Superphosphate, manufactured by treating phosphate rock with sulphuric acid, has been a mainstay of New Zealand farming. Phosphate is also available as partially acidulated phosphate and as untreated phosphate rock. This brief exploration of the phosphate fertiliser raises questions about its continued use and contrasts Māori and Pākehā perspectives.
The story of the terra preta soils in the Amazon is well known. Not so well known is how pre-European Māori used charcoal, gravel and sand to increase the quality of soils in the Waimea plains and other soils around New Zealand. In their 1923 paper in The Journal of Polynesian Society, authors T Rigg and J.A. Bruce were clearly impressed by soil quality, and the soils were notably still of superior quality when they tested them possibly 100 years after Māori lost access to them. The gravel and sand applied improved the soil texture and Bruce and Rigg attributed the very high levels of phosphate to the burning of scrub.
The source of the enrichment was apparently wood ashes, since the soil is black, owing to the presence of much charcoal. Wood, scrub, or other vegetable matter must have been brought on to the land and there burnt. Tea-tree (manuka) is suggested as the form of vegetable matter which was employed for this purpose. The ash of tea-tree is rich in phosphates, potash and lime. (Rigg and Bruce, p. 9[i]).
A recently published book by Ewen Campbell identified how a Māori associate reported his father’s reaction to the use of superphosphate on the neighbouring farm.
I was with Bob Maru, an ex-World War II Māori Battalion member in Gisborne. In his later years Bob was attempting to reinvigorate the East Coast utilising Māori land. After I had spoken to a group of his colleagues, he came to me with a grin on his face and stated that he had finally worked out what his father had spoken to him about when he was seven years old. He was about eighty at that stage, so he had waited a fair while for the answer. He recounted to me that he and his dad were in the garden while they were applying superphosphate on the neighbouring property. His father commented to Bob that “those white fellas are stealing our mauri”. Mauri is the Maōri word for “life force”. I had informed the group of how acid fertiliser binds silica to aluminium and therefore the silica loses its electrical production capability and in doing so changes the nutrient delivery system from electrical to soluble so, in effect, as Bob’s father observed, the life force is taken (Campbell, p. 97[ii]).
From the clues in the text the date of Bob’s conversation with his father would be between 1900 and 1920. Superphosphate production began in Aotearoa in 1882[iv]. After World War Two, returning pilots found work topdressing superphosphate, increasing the spread of hill country farming.

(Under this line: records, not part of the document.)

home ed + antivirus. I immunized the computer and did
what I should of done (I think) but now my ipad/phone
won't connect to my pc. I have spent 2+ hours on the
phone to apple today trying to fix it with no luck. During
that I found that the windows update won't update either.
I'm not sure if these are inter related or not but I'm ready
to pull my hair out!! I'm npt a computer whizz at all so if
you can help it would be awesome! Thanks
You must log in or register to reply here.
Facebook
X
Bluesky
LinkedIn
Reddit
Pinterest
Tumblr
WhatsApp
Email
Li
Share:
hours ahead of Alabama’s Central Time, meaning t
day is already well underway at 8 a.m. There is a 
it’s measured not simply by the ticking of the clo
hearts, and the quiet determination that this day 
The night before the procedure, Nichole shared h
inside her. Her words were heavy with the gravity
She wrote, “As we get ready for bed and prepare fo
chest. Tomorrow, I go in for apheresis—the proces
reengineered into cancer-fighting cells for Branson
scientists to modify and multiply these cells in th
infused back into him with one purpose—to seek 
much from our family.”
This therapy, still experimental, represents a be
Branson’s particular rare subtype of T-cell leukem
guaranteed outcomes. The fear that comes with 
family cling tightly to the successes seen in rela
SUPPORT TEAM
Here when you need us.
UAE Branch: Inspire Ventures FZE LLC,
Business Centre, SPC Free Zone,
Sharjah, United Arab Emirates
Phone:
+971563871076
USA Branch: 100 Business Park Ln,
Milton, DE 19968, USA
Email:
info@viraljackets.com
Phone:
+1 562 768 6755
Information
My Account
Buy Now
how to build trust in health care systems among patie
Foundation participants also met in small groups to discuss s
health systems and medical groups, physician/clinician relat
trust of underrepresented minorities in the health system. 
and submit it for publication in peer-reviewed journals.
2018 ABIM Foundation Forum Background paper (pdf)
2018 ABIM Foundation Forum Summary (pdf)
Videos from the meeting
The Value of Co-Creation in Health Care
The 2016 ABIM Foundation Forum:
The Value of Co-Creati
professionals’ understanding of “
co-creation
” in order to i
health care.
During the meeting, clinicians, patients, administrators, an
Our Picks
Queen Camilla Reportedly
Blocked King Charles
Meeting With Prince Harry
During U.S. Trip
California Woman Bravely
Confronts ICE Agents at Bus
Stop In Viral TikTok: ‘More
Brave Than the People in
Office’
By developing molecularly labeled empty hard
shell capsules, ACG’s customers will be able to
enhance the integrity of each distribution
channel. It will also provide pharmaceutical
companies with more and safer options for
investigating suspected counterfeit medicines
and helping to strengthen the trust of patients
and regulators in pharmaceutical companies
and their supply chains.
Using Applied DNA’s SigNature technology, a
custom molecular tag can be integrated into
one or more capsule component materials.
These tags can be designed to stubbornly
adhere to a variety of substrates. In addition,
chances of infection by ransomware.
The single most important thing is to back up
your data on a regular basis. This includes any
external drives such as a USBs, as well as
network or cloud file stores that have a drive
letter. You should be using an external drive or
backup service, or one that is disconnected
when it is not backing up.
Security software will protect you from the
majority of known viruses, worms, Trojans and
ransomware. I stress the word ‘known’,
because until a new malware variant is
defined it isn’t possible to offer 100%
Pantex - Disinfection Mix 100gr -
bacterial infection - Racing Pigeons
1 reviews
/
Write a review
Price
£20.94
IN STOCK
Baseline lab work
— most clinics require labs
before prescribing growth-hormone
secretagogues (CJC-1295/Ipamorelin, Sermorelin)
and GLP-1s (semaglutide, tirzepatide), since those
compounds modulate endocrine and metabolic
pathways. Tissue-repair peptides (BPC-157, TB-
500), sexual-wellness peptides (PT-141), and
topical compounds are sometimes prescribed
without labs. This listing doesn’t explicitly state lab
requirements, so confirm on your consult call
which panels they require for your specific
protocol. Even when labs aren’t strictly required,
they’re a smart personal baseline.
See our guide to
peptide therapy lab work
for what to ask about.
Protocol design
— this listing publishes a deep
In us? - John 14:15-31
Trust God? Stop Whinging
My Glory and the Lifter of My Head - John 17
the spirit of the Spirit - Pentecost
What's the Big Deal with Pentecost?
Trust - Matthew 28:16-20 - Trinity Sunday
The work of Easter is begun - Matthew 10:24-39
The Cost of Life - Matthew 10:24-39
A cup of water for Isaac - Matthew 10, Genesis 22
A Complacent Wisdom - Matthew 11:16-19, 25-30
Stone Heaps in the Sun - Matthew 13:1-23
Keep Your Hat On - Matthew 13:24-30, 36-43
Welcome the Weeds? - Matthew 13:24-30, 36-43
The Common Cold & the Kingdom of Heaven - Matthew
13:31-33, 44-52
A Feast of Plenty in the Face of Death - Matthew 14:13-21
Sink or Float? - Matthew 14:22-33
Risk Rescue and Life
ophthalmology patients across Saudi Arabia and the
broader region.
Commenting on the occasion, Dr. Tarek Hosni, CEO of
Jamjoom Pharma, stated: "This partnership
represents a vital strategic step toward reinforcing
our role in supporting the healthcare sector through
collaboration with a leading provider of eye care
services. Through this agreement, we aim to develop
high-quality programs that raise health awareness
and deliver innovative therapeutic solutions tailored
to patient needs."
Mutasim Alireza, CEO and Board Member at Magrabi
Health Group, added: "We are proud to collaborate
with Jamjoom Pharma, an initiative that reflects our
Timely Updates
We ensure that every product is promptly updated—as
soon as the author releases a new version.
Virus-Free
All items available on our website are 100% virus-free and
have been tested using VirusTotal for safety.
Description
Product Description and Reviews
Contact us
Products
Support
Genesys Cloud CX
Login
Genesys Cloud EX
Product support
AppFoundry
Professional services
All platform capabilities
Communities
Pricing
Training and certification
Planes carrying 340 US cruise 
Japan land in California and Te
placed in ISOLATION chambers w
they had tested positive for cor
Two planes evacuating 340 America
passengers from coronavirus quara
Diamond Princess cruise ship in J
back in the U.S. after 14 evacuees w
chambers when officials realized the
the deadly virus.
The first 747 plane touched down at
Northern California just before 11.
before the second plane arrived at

Aotearoa has accessed its phosphate from Nauru and more recently from Western Sahara with detrimental consequences. About 90% of Nauru is now covered in jagged and exposed petrified coral and runoff into the Ocean has impacted on marine life[v].
Now, fertiliser companies import about $30 million of phosphate from West Sahara every year. This country was taken over by neighbouring Morocco in 1975 despite protests from the United Nations. The Moroccans dominate the control of phosphate. In 2019 representatives of the New Zealand Government officials met with a representative of the Western Sahara independence movement and agreed that we should be sourcing our phosphate elsewhere[vi]. Kim Hill’s interview of Matthew Galloway provides further detail about Western Sahara’s “blood” phosphate.
In interviews with a kaumātua [Māori elder], Benjamin Pittman related how his grandfather, Okeroa, refused to have artificial fertilisers on his farm.
How does this imported fertiliser perform? Results from soil tests on a local organic farm revealed Olsen P levels of 23, on the low end of the medium range. This would normally prompt recommendations for the addition of phosphates. But herbage tests revealed high levels of phosphorus (0.49%). This indicates an active micro-biome on the organic farm that effectively mines phosphate from soil minerals and makes it available to plants.
Beside perpetuating injustices in countries of origin, phosphate fertilisers do harm here too. They contain cadmium and fluoride. The Ministry of Primary Industries claim that cadmium is within World Health Organisation guidelines. Cadmium is a heavy metal that can harm human and ecosystem health[vii],[viii]. Phosphate fixes strongly to the clay fraction of soil. In Aotearoa “over two hundred million tonnes of sediment are lost … into the Ocean every year”.[ix] This is the main pathway for phosphates to pollute our waterways.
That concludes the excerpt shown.